You can download it from the official SF Open Data portal: https://data.sfgov.org/Public-Safety/Police-Department-Incident-Reports-2018-to-Present/wg3w-h783/about_data
After downloading, rename the file to: Police_Department_Incident_Reports__2018_to_Present_20250928.csv
Place it inside the Data folder (same directory as the notebooks).

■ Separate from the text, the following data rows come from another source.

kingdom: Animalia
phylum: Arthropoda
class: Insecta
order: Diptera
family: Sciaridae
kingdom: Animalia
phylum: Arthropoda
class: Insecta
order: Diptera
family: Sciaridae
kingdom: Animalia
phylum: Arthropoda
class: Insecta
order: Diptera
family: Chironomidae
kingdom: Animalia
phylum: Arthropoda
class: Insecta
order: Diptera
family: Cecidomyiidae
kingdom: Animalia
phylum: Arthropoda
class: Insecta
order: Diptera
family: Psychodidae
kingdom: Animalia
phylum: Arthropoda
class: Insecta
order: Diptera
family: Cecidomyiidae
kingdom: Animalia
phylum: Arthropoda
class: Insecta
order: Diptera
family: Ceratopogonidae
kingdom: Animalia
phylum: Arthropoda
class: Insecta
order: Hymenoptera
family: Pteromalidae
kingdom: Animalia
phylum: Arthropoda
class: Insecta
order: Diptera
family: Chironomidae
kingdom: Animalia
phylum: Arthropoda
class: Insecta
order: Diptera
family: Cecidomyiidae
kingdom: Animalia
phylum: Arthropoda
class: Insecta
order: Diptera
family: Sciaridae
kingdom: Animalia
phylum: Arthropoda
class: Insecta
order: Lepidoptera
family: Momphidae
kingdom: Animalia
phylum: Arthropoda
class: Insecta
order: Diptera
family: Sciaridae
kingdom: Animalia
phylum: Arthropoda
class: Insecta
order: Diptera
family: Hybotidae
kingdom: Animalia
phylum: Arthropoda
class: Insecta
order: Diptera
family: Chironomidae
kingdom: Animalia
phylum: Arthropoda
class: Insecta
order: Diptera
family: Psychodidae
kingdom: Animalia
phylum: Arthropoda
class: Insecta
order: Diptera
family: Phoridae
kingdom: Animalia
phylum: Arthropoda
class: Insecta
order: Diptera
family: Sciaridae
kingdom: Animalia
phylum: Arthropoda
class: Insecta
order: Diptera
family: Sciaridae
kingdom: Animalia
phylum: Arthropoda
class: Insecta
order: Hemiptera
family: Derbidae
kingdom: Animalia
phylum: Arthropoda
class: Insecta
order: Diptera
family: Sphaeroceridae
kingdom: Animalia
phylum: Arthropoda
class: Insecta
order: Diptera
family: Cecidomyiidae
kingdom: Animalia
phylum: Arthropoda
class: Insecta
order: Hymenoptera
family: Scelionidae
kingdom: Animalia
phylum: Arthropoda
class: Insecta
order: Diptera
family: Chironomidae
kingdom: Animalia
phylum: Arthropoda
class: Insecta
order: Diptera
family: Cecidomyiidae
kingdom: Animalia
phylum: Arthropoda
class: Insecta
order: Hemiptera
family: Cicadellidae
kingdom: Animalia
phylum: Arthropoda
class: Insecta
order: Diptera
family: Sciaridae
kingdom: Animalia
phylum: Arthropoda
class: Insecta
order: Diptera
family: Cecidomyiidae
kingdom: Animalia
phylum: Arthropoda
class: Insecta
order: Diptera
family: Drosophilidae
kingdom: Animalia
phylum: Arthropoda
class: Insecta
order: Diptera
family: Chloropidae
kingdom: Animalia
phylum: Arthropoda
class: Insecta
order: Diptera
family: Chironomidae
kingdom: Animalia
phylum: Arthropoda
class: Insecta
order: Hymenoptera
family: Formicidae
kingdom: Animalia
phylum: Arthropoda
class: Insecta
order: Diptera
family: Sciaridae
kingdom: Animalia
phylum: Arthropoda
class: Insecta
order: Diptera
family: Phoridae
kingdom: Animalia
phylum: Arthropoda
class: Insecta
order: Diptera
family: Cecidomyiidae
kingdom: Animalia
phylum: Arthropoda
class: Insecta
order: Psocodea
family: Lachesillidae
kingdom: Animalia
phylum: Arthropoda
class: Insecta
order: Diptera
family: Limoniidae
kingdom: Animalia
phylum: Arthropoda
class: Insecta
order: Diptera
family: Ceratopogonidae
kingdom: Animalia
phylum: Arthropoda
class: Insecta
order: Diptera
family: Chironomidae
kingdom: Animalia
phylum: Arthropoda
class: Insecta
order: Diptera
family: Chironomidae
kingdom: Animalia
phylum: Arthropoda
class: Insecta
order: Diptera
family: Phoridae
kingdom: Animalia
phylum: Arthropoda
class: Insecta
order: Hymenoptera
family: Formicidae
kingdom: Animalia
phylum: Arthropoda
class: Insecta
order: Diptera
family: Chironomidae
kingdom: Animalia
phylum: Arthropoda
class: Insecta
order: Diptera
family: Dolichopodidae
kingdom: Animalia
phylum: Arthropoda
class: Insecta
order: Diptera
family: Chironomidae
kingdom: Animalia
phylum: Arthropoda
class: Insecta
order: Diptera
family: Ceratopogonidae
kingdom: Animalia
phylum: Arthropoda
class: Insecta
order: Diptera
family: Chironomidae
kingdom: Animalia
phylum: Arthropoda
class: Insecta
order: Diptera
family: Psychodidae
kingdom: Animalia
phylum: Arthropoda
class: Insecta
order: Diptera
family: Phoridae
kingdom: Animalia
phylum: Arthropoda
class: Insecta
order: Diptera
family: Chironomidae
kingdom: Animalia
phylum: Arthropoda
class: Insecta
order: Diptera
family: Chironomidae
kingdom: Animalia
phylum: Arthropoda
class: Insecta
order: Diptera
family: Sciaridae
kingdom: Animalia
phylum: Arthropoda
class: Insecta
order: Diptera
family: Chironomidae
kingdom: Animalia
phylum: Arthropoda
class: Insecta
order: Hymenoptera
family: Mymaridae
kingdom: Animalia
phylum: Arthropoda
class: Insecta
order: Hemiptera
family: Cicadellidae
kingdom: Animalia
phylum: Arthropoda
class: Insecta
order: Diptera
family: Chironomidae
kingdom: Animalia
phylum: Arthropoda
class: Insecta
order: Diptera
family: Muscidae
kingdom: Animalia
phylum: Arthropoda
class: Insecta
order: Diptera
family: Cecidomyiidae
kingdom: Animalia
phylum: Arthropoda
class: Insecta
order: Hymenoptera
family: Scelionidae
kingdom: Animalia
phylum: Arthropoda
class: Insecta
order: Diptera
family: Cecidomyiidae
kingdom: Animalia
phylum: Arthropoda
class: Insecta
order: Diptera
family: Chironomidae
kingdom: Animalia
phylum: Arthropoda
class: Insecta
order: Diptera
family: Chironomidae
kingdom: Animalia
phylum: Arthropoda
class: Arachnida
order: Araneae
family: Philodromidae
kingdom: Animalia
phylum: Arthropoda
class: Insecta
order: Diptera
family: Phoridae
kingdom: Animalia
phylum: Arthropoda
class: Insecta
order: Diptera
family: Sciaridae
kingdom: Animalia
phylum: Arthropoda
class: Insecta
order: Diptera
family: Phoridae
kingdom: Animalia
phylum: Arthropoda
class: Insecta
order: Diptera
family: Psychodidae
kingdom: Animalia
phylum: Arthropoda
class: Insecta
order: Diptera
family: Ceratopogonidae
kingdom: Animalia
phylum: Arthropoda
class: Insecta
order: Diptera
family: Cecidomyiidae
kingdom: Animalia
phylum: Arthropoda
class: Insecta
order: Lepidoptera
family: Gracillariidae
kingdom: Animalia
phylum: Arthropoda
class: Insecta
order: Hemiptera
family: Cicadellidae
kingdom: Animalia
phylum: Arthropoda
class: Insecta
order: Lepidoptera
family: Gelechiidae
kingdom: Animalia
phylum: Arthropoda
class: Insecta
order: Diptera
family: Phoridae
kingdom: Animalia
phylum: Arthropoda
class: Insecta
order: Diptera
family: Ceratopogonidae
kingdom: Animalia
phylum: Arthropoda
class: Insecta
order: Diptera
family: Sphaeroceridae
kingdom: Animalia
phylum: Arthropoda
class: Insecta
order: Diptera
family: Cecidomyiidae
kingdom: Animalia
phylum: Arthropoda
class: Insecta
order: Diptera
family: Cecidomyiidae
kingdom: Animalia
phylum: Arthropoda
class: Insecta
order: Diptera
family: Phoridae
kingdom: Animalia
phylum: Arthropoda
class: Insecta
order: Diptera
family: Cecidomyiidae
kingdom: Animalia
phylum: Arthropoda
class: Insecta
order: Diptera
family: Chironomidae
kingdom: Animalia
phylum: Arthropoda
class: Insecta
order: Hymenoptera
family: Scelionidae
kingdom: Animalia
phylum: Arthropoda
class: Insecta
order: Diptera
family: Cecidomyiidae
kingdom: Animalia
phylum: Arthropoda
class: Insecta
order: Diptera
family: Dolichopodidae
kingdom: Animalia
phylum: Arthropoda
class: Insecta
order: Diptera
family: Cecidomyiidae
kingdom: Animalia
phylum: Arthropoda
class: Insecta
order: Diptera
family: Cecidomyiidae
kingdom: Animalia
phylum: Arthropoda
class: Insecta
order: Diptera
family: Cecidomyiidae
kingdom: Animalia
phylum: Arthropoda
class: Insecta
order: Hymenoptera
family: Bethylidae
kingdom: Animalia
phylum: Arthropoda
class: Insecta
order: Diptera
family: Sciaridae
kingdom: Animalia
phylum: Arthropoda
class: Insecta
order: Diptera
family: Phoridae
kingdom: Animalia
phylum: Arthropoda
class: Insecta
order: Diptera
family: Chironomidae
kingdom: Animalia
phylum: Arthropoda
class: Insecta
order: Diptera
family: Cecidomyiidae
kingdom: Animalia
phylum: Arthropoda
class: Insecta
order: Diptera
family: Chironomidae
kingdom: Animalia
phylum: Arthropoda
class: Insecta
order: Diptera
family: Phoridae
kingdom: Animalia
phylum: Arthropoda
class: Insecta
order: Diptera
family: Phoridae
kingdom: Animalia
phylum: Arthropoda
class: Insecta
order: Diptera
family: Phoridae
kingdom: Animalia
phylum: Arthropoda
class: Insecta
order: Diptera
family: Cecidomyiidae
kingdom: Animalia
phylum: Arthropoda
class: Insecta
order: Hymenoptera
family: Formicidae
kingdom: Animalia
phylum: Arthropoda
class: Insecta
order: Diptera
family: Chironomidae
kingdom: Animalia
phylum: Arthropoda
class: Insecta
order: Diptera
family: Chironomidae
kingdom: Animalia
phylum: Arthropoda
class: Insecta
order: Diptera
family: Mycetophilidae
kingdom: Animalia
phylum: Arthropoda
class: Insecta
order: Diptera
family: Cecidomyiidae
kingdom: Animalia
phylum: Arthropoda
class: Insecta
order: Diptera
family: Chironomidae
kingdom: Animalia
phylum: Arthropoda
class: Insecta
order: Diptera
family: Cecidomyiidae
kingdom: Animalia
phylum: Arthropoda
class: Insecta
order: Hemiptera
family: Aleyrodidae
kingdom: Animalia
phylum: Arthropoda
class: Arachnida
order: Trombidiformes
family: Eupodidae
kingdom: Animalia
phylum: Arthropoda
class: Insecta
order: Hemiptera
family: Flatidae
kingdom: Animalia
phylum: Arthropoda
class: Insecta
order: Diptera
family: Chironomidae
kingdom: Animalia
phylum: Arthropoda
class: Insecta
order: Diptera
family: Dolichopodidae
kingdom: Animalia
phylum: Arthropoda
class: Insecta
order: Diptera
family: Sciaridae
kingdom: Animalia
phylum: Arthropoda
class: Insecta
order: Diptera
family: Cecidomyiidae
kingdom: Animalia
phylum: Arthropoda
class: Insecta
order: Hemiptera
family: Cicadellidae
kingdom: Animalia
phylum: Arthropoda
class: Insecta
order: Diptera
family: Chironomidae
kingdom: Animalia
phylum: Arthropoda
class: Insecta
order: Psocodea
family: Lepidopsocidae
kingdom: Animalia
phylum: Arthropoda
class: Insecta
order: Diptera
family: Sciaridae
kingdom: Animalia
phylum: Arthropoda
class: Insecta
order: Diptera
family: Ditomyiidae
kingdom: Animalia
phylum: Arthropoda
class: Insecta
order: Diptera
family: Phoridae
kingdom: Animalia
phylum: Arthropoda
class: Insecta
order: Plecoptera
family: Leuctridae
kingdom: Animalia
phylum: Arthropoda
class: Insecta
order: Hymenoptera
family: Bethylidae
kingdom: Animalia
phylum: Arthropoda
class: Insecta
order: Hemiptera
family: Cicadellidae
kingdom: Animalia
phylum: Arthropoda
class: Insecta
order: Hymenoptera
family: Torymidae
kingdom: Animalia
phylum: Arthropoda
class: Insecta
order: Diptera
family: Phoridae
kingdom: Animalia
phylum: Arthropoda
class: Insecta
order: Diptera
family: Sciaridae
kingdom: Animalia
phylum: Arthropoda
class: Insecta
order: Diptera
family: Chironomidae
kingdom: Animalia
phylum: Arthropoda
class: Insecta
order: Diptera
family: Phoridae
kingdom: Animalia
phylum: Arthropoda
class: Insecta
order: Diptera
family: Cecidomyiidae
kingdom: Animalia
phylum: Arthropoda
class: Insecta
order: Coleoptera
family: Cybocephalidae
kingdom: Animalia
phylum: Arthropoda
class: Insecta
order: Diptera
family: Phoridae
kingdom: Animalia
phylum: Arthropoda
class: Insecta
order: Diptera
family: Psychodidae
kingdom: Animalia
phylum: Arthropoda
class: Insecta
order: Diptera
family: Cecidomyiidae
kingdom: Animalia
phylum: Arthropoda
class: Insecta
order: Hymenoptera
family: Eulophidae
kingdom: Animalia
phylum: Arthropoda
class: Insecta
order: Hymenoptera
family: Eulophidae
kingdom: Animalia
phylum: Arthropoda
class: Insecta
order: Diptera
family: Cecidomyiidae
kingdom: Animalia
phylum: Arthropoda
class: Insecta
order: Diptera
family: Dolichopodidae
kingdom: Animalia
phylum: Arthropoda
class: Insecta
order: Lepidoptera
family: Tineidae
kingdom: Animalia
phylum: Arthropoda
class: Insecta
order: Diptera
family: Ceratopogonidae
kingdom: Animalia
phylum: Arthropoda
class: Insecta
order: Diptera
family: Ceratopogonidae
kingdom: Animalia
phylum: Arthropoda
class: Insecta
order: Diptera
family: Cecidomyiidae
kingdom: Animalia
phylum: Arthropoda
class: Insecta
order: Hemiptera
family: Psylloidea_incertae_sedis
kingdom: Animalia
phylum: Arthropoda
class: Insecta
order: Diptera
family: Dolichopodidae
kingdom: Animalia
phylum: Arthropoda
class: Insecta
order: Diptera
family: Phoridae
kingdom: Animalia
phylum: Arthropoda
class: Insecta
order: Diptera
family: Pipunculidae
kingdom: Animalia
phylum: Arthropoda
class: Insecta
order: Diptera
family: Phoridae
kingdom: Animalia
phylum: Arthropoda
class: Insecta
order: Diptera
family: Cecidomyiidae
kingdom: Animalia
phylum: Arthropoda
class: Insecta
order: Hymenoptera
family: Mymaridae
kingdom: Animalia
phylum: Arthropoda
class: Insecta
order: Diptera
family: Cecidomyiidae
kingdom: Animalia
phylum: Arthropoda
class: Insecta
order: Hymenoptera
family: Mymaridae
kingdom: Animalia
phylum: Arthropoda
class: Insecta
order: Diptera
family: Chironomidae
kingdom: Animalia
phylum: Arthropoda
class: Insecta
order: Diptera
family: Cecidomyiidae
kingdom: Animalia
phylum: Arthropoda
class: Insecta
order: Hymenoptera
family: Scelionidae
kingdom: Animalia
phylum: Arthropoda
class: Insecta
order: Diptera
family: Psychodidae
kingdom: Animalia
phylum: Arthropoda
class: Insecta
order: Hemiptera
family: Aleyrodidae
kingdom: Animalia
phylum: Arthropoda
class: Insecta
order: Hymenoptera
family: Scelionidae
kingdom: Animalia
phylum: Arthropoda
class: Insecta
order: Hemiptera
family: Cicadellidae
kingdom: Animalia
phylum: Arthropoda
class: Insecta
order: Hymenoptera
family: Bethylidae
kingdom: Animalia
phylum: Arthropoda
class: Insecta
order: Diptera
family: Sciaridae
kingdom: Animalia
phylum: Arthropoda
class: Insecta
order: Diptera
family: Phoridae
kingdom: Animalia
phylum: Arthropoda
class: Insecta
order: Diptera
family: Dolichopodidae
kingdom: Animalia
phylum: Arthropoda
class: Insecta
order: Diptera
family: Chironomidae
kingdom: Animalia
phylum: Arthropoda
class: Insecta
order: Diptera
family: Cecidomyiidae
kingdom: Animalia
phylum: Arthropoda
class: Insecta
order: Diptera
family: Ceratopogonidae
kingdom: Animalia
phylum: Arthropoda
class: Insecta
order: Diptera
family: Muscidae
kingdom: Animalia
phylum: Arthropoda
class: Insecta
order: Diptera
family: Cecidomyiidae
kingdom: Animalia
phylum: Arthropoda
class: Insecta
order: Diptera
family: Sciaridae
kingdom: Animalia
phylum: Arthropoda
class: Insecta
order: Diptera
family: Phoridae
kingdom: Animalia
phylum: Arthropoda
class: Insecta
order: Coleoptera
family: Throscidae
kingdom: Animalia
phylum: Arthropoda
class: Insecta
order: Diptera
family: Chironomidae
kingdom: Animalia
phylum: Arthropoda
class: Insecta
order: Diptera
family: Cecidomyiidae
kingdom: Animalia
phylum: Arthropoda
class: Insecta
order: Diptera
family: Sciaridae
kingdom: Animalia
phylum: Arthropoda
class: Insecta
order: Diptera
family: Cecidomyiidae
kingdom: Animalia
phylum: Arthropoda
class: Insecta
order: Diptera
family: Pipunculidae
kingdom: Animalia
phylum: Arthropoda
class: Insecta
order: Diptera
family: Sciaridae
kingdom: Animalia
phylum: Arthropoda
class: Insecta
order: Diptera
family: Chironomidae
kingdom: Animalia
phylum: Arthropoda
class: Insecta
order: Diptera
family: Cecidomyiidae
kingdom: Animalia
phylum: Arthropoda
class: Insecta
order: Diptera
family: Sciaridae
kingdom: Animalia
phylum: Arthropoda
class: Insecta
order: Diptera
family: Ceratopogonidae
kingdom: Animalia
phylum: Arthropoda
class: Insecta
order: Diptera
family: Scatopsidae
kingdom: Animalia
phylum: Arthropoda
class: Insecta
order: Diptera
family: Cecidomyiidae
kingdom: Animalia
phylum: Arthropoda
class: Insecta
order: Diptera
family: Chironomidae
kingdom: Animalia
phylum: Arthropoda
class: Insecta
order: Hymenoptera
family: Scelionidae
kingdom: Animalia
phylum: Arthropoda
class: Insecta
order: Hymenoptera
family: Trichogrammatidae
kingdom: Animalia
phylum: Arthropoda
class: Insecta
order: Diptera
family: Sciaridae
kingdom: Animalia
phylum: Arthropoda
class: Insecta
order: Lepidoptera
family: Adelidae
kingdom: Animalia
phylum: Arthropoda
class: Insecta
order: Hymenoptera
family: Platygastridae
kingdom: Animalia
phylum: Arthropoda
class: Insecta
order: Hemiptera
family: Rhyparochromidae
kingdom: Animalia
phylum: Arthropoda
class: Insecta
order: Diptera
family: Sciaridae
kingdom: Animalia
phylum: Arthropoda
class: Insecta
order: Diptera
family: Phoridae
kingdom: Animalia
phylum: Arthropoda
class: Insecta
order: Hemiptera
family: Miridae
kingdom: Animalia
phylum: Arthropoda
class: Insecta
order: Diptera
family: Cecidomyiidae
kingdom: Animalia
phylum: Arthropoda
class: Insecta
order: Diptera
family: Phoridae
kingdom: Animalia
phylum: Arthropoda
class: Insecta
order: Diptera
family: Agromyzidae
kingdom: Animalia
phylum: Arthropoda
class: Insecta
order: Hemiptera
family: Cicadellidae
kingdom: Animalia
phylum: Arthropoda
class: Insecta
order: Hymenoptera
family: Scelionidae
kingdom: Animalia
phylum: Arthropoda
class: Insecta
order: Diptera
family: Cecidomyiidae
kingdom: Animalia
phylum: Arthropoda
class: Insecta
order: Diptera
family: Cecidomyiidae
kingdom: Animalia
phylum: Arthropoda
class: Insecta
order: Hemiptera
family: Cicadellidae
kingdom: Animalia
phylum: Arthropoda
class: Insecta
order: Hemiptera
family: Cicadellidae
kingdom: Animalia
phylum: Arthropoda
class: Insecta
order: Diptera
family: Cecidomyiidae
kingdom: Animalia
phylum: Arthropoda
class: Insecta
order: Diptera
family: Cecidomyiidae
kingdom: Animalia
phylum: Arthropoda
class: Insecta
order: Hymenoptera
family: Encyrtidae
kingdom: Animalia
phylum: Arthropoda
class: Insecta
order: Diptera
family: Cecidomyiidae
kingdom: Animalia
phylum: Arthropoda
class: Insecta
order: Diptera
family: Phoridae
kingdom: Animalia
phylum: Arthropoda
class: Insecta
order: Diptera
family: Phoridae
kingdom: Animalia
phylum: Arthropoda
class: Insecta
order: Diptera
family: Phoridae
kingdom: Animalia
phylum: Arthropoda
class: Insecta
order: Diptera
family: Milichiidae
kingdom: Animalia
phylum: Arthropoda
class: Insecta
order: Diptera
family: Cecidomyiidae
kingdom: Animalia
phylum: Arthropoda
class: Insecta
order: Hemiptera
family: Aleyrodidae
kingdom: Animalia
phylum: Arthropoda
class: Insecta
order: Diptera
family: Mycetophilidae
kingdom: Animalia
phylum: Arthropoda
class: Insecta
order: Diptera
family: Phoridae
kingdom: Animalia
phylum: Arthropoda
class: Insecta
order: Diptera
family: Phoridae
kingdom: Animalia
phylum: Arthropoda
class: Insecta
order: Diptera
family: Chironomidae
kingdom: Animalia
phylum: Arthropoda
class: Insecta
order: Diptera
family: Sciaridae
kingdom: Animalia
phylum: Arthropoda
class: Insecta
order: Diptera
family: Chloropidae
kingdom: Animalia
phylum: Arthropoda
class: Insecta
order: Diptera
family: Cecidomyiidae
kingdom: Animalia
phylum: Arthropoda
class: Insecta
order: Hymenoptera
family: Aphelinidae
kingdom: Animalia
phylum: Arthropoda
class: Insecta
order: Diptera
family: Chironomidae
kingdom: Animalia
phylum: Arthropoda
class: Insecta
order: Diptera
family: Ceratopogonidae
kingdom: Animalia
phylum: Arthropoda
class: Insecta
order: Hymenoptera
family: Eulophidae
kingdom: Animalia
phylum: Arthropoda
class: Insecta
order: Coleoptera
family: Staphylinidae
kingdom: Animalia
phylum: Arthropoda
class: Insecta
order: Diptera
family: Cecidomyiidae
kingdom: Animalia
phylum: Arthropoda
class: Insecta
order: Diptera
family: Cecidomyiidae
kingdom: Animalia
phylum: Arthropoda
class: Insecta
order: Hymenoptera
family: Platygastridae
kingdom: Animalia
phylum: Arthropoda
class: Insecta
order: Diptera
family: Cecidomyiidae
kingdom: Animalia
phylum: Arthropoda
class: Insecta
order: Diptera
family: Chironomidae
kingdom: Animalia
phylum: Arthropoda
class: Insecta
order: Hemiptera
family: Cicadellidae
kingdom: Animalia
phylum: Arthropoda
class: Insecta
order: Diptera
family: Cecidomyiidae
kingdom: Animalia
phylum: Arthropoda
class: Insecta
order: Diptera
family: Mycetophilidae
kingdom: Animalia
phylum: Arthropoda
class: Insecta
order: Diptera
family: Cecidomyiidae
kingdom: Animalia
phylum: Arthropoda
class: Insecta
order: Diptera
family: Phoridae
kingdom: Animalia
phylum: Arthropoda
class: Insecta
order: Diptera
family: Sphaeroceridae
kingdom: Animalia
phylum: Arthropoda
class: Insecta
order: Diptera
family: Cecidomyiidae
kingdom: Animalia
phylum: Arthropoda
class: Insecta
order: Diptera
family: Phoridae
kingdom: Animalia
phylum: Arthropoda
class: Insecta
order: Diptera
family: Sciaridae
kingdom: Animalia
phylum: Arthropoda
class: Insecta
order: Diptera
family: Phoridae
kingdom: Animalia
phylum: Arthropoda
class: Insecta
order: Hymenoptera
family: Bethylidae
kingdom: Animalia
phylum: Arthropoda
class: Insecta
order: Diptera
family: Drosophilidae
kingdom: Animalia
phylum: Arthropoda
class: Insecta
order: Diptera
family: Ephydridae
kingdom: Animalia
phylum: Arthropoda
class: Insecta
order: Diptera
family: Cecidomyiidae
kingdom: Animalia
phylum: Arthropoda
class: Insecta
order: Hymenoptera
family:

This is only needed if you want to regenerate the reduced dataset.
⸻
• The project uses a reduced crime dataset for performance
• The reduced dataset contains all fields required for analysis
• Using the full dataset does not add meaningful analytical value
• Event dataset reduction is minimal and mainly for cleanup
⸻
• Only events within San Francisco are included
• Levi’s Stadium events were excluded (located in Santa Clara)
• Event dataset may contain repeated headliners across different dates
• This is observational analysis, not causal inference
• 311 data was explored but not used due to limited relevance
⸻
This project is for academic use only as part of Georgia Tech CSE 6242.